Clínica ou diagnóstico X clínica ampliada e diagnóstico

11 votos

Nesse vídeo podemos ver um pouco das grandes fraturas e a grande fragilidade da aliança liberal conservadora diante dos impactos da quarta revolução industrial na economia, na política e no mundo do trabalho.

Independente do teor das acusações de promiscuidade de interesses dos proponentes do Telessaúde e do eSUS com o setor privado da área da saúde, cabe analisarmos a origem dessas divergências entre as diversas facções conservadoras e liberais da base de sustentação do governo federal.
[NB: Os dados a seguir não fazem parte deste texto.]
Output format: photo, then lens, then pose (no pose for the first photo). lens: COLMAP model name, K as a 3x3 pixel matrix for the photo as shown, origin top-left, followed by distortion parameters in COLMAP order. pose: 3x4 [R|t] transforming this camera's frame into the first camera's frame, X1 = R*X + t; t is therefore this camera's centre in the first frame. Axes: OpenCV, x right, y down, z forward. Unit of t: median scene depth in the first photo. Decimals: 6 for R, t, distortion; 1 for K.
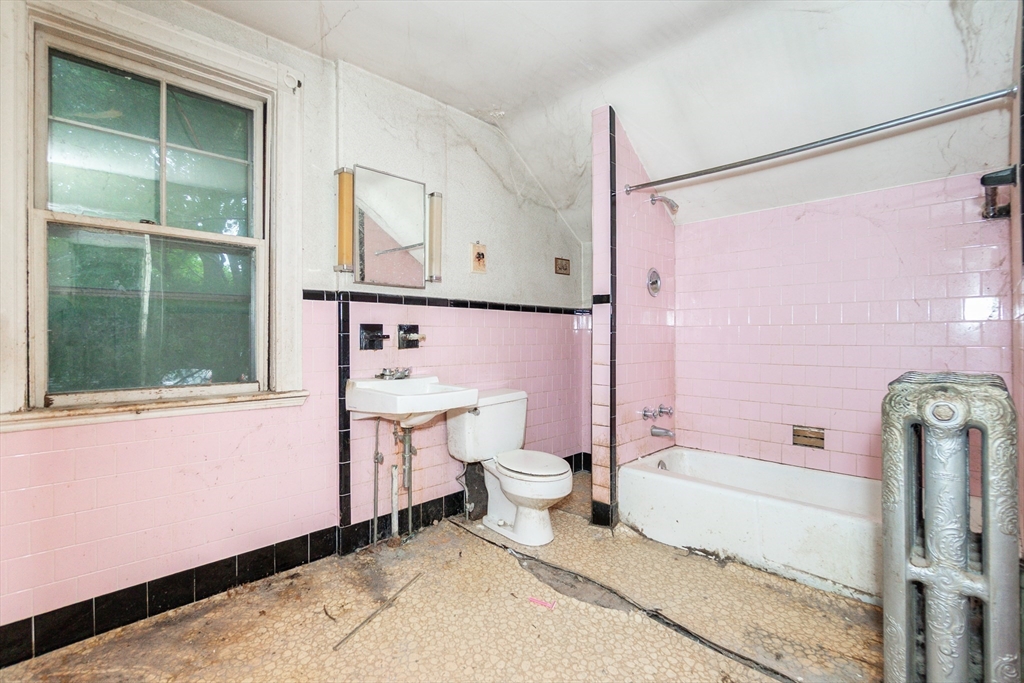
lens RADIAL K [[441.0, 0, 480.8], [0, 441.0, 339.9], [0, 0, 1]] dist [-0.001177, 0.000052]
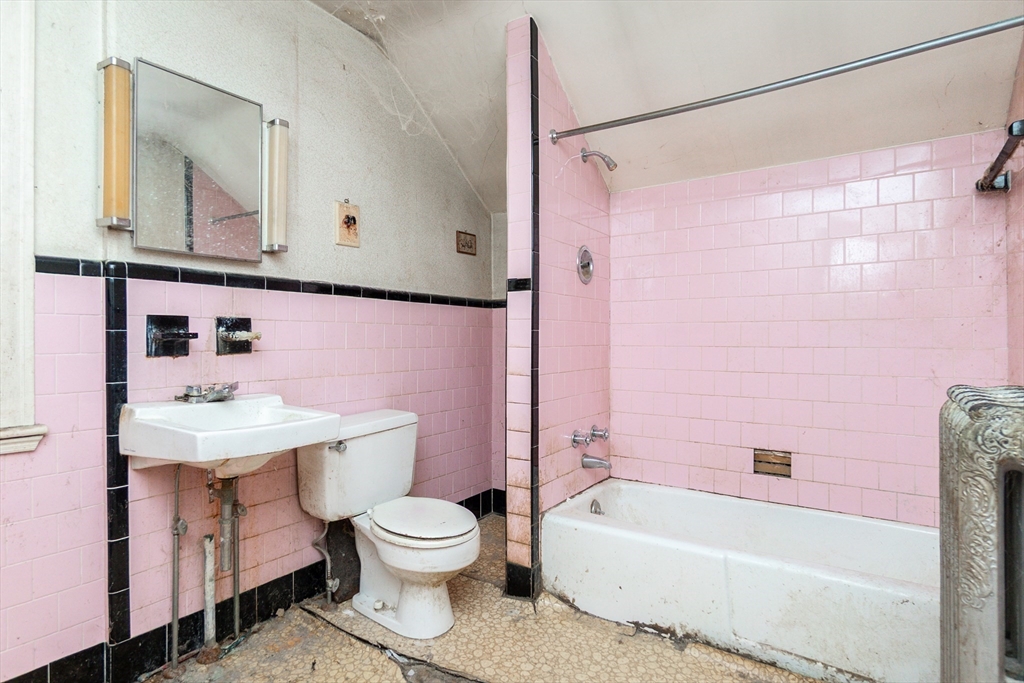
lens RADIAL K [[531.2, 0, 512.0], [0, 531.2, 341.5], [0, 0, 1]] dist [-0.001478, -0.000185]
pose [[0.964325, 0.000517, 0.264720, 0.026757], [-0.000349, 1.000000, -0.000682, 0.001576], [-0.264721, 0.000565, 0.964325, 0.140038]]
A disruptura que a introdução da inteligência artificial está causando no setor industrial e na prestação de serviços é insuportável para o conservadorismo.

Aqui nós veremos uma grande guerra entre os interesses corporativos e o conjunto das expectativas do que seria um atendimento em saúde de qualidade. Menos trabalhadores especializados e mais qualidade no atendimento a saúde é o que nos prometem uma certa ciência e um determinado tipo de uso da tecnologia.

O que é central na atenção em saúde e na medicina? O diagnóstico e a tecnologia implicada no tratamento ou a clínica?

No primeiro caso o paciente não importa. Apenas a doença e os mecanismos bioquímicos, quimioterápicos e todo o conjunto de exames,  implantes e técnicas de intervenção cirúrgica que podem agir sobre a doença diagnosticada.

No segundo tipo de prática de cuidado em saúde, a clínica, palavra que tem origem no termo grego Klinikos – prática a beira do leito, debruçar-se sobre, dar atenção ao doente – implica na relação entre o paciente e seu cuidador, entre o médico e o paciente. É sem dúvida a abordagem que dá conta de humanizar e produzir qualidade de vida no ato de lidar com as dores da existência.

O fato é que para a medicina de mercado (que visa a eficiência para auferir lucro através da atenção em saúde) a clínica não tem nenhum interesse. O reducionismo da abordagem tecnicista implica no rebaixamento da existência ao lidar com a doença como mera disfuncionalidade.

Com a revolução da inteligência artificial um sistema de saúde que desconsidere a clínica permitirá uma grande redução nos postos de trabalho em medicina. O mesmo irá acontecer com os profissionais da área do direito e de muitas outras profissões.

Os algoritmos inteligentes são largamente mais eficientes do que humanos para traduzir a interação de variáveis em cálculos capazes de fornecer diagnósticos e condutas, prescrições em última análise. Mas o cuidado não se resume a esse processamento de informações (leia-se sinais e sintomas) em diagnóstico e prognóstico.

Entretanto, para a lógica de mercado é o que basta. Desse modo os profissionais da medicina serão substituídos por algoritmos inteligentes.

Estamos diante do desafio coletivo de encontrar razões para incluir a clínica (a relação entre cuidador e doente) nas políticas de saúde pública. Se isso não acontecer, veremos o avanço da crescente da desumanização do cuidado em saúde. O prejuízo será de grande parte dos trabalhadores da saúde, especialmente médicos, e dos usuários do SUS.

O vídeo citado mostra, para além da ideologia, que conservadores e liberais já estão percebendo a ameaça ao seu próprio status social, diante da mercantilização promovida pelo uso desastroso dos desenvolvimentos tecnológicos, especialmente da inteligência artificial.

É evidente que o uso de algoritmos inteligentes em saúde não é o mal em si mesmo. A ameaça vem da crescente eliminação da clínica, da relação terapêutica entre cuidadores e doentes, em favor do diagnóstico e tratamento automatizado e mediado por softwares e hardwares de alta tecnologia.

A sofisticação das análises desses fenômenos implica em sermos capazes de estar além dos processos abarcados pela inteligência artificial. O caráter de nossa humanidade exige mais do que simplificações protofascistas como essas que capturaram nossa agenda política.